Киви наконец разговорилась. Она рассказывала про выставку, которую задумала Наполеон, и ее медовые глаза сверкали. Пришел Шариков, попыхтел и улегся у ног. Кошка мурлыкала под боком.
– Ты так хорошо все это знаешь!
– Да просто я там же работаю.
– Ты тоже научный сотрудник?
– Нет. Я реставратор по стеклу и керамике. Но стекло я больше люблю.
– По стеклу и керамике? Как это?
– Реставрирую разные стеклянные и фарфоровые штучки – бокалы там, тарелки, изразцы, горшки какие-нибудь археологические. И стекло всякое. Даже елочные игрушки раз склеивала! В общем, размах крыльев с Античности до наших дней.
– А разве стекло было в Античности? Я думал, его не так давно изобрели. В восемнадцатом веке, что ли…
– Да ты что! Стекло – очень древнее изобретение. Еще в Египте было известно, а то и раньше.
– А как ты это делаешь? Реставрируешь?
– Ой, слушай, ну что я тебе в два часа ночи буду ликбез устраивать?
– Ладно, потом расскажешь. А как ты стала этим заниматься?
– А-а… – Киви махнула рукой. – Случайно вынесло. Я в нашей компании самая никудышная…
– Это почему же? – возмутился Артём.
– Сам посуди: Пифагор кандидат наук и вообще гений, Наполеон в аспирантуре, Катерина медицинский окончила, сына родила. А ее Кирюха уже старший сержант, представляешь? Ему повышение в награду дали – он какого-то важного преступника поймал. Все люди как люди. А я… Я даже не знала, что мне после школы делать. У Катерины родители врачи, она по их стопам пошла. Наполеон вся в искусстве. Нет, я тоже искусство люблю, но в меру. В общем, поступила в одно учебное заведение – экономика, менеджмент, всякое такое. Потом бросила…

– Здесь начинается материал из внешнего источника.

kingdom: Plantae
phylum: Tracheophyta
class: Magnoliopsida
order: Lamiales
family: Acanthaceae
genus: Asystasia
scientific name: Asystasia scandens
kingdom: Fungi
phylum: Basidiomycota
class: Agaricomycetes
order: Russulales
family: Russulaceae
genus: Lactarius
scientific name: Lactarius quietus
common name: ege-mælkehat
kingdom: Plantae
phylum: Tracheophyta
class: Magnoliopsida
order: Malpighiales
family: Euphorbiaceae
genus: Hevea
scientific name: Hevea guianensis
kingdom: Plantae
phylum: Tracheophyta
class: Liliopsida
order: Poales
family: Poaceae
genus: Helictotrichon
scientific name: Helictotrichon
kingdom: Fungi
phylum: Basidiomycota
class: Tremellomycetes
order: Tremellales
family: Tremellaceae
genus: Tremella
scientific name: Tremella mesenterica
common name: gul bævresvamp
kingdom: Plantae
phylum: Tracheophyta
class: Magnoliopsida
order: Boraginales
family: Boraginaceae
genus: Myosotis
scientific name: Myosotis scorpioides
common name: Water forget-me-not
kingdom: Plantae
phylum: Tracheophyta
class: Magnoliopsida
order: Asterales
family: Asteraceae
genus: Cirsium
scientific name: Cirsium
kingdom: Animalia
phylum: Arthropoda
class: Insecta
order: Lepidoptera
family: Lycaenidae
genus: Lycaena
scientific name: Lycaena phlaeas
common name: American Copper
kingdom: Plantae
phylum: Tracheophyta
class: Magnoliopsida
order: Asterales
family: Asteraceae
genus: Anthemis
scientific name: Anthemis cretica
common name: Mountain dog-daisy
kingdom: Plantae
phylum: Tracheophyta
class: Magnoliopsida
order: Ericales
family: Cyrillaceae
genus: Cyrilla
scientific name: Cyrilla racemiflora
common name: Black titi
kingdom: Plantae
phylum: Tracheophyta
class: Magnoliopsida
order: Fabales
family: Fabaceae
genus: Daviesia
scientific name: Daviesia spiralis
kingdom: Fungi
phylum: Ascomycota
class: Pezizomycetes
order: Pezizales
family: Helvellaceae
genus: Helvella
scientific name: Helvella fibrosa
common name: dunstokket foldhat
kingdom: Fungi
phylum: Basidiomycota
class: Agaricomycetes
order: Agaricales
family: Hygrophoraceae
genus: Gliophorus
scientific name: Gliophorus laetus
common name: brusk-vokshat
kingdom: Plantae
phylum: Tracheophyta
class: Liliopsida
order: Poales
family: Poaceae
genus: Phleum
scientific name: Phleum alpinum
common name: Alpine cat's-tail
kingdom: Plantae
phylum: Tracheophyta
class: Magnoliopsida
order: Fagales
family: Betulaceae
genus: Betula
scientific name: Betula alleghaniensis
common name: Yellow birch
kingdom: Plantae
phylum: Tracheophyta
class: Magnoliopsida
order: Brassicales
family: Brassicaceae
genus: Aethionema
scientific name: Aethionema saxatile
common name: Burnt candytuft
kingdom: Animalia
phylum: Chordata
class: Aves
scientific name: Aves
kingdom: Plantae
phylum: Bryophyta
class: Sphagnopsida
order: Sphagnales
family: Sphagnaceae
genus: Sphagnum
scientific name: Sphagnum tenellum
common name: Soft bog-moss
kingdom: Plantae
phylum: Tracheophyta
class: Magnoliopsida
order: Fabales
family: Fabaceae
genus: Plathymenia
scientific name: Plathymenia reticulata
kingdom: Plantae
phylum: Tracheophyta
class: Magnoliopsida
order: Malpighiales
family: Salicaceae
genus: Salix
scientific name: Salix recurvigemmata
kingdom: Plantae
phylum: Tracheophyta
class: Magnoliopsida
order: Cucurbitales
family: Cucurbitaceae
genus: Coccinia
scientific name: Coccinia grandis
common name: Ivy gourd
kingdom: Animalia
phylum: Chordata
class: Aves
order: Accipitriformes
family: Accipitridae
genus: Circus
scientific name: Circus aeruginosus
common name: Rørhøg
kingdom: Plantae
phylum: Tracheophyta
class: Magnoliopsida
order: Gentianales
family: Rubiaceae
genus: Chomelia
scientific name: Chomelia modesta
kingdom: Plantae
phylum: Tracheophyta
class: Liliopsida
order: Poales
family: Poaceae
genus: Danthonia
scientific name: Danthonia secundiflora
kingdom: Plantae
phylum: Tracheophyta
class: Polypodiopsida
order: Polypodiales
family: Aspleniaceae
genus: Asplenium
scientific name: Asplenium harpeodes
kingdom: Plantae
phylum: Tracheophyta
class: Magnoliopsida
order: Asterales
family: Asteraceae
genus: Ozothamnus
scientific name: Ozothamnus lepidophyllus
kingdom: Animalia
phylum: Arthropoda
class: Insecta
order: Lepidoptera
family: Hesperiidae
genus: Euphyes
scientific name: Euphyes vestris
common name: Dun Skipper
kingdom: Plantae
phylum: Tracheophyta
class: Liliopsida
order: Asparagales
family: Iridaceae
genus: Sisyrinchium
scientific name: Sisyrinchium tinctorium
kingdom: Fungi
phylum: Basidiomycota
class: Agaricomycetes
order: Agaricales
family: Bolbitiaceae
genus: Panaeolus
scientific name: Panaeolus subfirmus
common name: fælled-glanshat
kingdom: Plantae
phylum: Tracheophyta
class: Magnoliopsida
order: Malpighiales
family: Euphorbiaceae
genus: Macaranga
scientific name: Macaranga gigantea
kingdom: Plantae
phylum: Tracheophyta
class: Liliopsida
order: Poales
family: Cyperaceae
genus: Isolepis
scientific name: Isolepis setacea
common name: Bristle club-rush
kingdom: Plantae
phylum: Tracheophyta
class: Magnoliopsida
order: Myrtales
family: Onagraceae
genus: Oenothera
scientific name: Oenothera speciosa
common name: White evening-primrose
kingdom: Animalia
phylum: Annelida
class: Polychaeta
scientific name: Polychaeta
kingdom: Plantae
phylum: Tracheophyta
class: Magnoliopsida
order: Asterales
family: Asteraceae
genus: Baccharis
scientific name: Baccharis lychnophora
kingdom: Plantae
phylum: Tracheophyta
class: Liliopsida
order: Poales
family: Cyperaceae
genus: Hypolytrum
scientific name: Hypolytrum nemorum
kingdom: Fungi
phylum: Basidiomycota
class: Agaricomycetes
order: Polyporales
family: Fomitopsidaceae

Киви вдруг сильно помрачнела и замолчала – Артём смотрел с тревогой. Она вздохнула и продолжила:
– Ну вот. Наполеон меня в музей пристроила, сначала лаборанткой, потом я в реставрацию прибилась. Я вообще люблю руками что-нибудь делать: и вязала, и бисер низала, да много чего. А стекло всегда нравилось, особенно цветное. У нас дома кувшинчик был красного стекла, так я его прямо обожала. Но никогда не давали – разобьешь. На верхней полке стоял. Раз родителей дома не было, я и полезла за кувшинчиком. Разбила, конечно. Влетело мне! Но пробочка не разбилась. Я все детство с ней носилась, даже под подушку прятала. До сих пор жива! Мой талисман. Посмотришь сквозь нее, и мир кажется таким прекрасным… и совсем не страшным… – Киви вдруг очнулась, увидела, какими глазами смотрит на нее Артём, и покраснела: – Почему я тебе все это рассказываю?